Written task:
Collect the lines of the entries where "Notifications" shows up.

The data:
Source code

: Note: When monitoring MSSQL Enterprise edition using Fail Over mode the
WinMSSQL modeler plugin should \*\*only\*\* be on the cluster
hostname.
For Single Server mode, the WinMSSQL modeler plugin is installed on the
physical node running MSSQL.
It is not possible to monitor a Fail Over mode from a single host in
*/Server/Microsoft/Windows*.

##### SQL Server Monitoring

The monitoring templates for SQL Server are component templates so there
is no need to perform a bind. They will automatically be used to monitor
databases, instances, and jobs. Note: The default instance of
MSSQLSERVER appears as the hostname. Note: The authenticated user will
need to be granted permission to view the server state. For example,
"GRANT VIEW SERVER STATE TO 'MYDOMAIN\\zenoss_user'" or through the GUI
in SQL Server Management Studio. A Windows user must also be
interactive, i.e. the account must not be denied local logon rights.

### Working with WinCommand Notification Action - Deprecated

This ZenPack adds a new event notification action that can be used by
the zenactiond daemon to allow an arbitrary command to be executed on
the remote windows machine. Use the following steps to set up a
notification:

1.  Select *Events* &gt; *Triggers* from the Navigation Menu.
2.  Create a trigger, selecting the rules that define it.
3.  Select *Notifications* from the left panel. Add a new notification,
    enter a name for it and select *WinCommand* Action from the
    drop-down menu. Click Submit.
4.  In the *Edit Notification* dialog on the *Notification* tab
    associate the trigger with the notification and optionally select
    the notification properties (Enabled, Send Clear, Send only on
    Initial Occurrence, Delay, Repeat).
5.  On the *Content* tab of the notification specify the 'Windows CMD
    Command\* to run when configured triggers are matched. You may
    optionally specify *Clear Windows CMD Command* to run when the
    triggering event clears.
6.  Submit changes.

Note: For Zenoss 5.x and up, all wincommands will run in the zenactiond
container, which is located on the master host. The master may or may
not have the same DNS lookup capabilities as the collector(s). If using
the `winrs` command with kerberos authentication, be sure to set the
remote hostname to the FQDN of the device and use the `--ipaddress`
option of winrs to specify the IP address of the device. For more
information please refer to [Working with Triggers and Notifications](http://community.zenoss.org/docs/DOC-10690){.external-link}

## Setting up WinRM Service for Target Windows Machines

Answer box:
3.  Select *Notifications* from the left panel. Add a new notification,
information please refer to [Working with Triggers and Notifications](http://community.zenoss.org/docs/DOC-10690){.external-link}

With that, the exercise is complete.